### The problem
Return each entry word for word. Leave the images out.
---
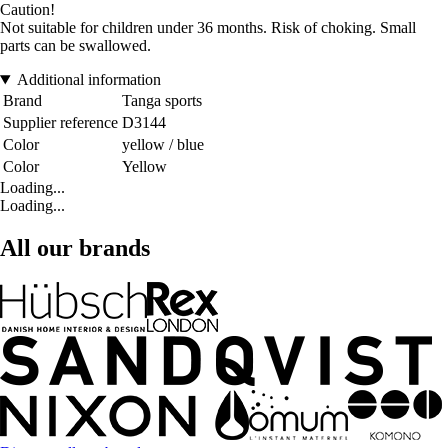
Caution!
Not suitable for children under 36 months. Risk of choking. Small
parts can be swallowed.
Additional information
Brand
Tanga sports
Supplier reference
D3144
Color
yellow / blue
Color
Yellow
Loading...
Loading...
All our brands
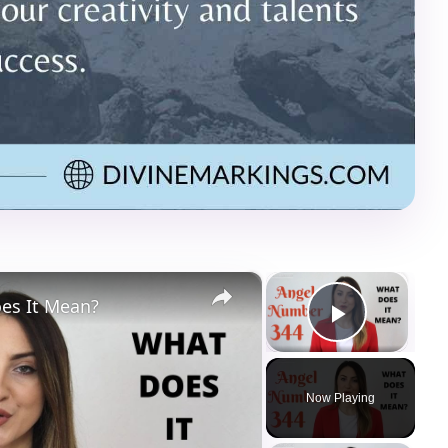
×
×
es It Mean?
Play Vi
Now Playing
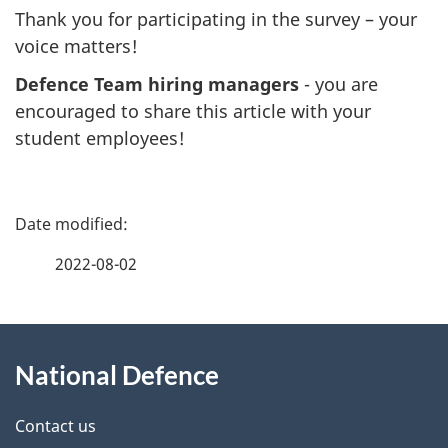
Thank you for participating in the survey – your
voice matters!
Defence Team hiring managers
- you are
encouraged to share this article with your
student employees!
P
a
2022-08-02
g
About
e
National Defence
this
d
site
e
Contact us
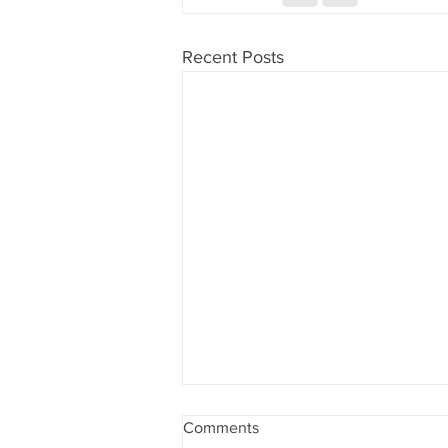
Recent Posts
Las Vegas, Nevada and
Comments
Southern California, candy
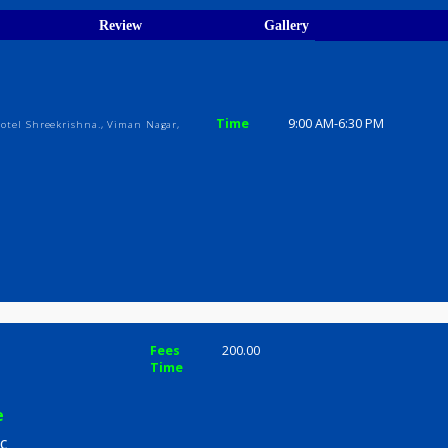
ions
ices
Review
Gallery
inic
Time
9:00 AM-6:3
s, Above Hotel Shreekrishna., Viman Nagar,
mle
Fees
200.00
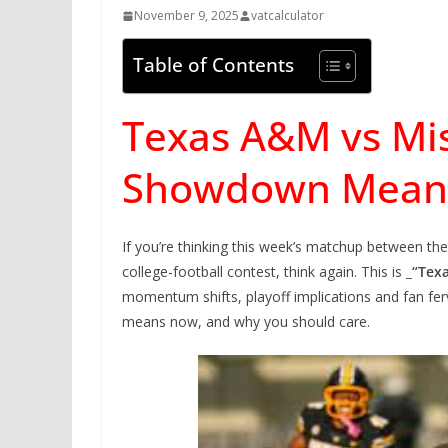
November 9, 2025
vatcalculator
Table of Contents
Texas A&M vs Mis
Showdown Means
If you’re thinking this week’s matchup between th
college-football contest, think again. This is
_“Tex
momentum shifts, playoff implications and fan ferv
means now, and why you should care.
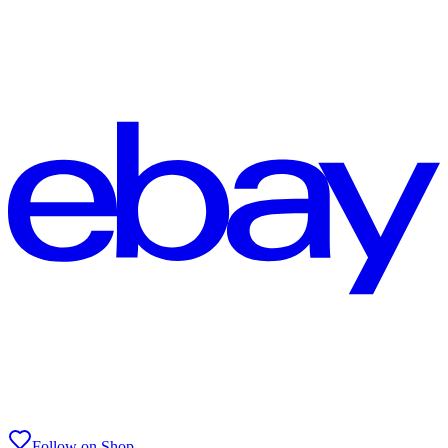
Follow on Shop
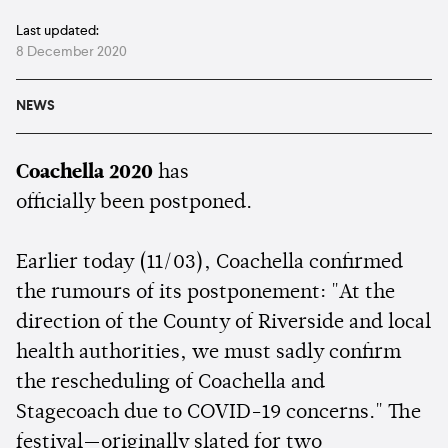
Last updated:
8 December 2020
NEWS
Coachella 2020
has
officially been postponed.
Earlier today (11/03), Coachella confirmed
the rumours of its postponement: "At the
direction of the County of Riverside and local
health authorities, we must sadly confirm
the rescheduling of Coachella and
Stagecoach due to COVID-19 concerns." The
festival—originally slated for two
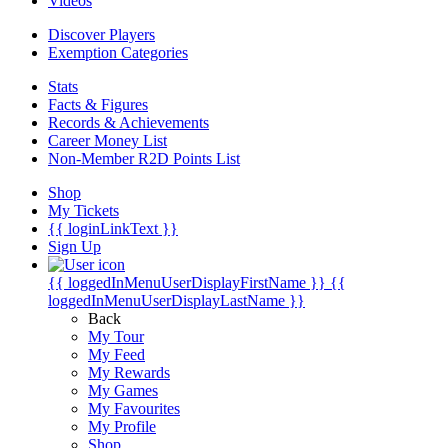
Videos
Discover Players
Exemption Categories
Stats
Facts & Figures
Records & Achievements
Career Money List
Non-Member R2D Points List
Shop
My Tickets
{{ loginLinkText }}
Sign Up
{{ loggedInMenuUserDisplayFirstName }}
{{
loggedInMenuUserDisplayLastName }}
Back
My Tour
My Feed
My Rewards
My Games
My Favourites
My Profile
Shop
---
### Response area
Caution!
Not suitable for children under 36 months. Risk of choking. Small
parts can be swallowed.
Additional information
Brand
Tanga sports
Supplier reference
D3144
Color
yellow / blue
Color
Yellow
Loading...
Loading...
All our brands
×
×
es It Mean?
Play Vi
Now Playing
Thank you for participating in the survey – your
voice matters!
Defence Team hiring managers
- you are
encouraged to share this article with your
student employees!
P
a
2022-08-02
g
About
e
National Defence
this
d
site
e
Contact us
Recent Posts
Las Vegas, Nevada and
Comments
Southern California, candy
ions
ices
Review
Gallery
inic
Time
9:00 AM-6:3
s, Above Hotel Shreekrishna., Viman Nagar,
mle
Fees
200.00
November 9, 2025
vatcalculator
Table of Contents
Texas A&M vs Mis
Showdown Means
If you’re thinking this week’s matchup between th
college-football contest, think again. This is
_“Tex
momentum shifts, playoff implications and fan ferv
means now, and why you should care.
Follow on Shop
Last updated:
8 December 2020
NEWS
Coachella 2020
has
officially been postponed.
Earlier today (11/03), Coachella confirmed
the rumours of its postponement: "At the
direction of the County of Riverside and local
health authorities, we must sadly confirm
the rescheduling of Coachella and
Stagecoach due to COVID-19 concerns." The
festival—originally slated for two
Videos
Discover Players
Exemption Categories
Stats
Facts & Figures
Records & Achievements
Career Money List
Non-Member R2D Points List
Shop
My Tickets
{{ loginLinkText }}
Sign Up
{{ loggedInMenuUserDisplayFirstName }}
{{
loggedInMenuUserDisplayLastName }}
Back
My Tour
My Feed
My Rewards
My Games
My Favourites
My Profile
Shop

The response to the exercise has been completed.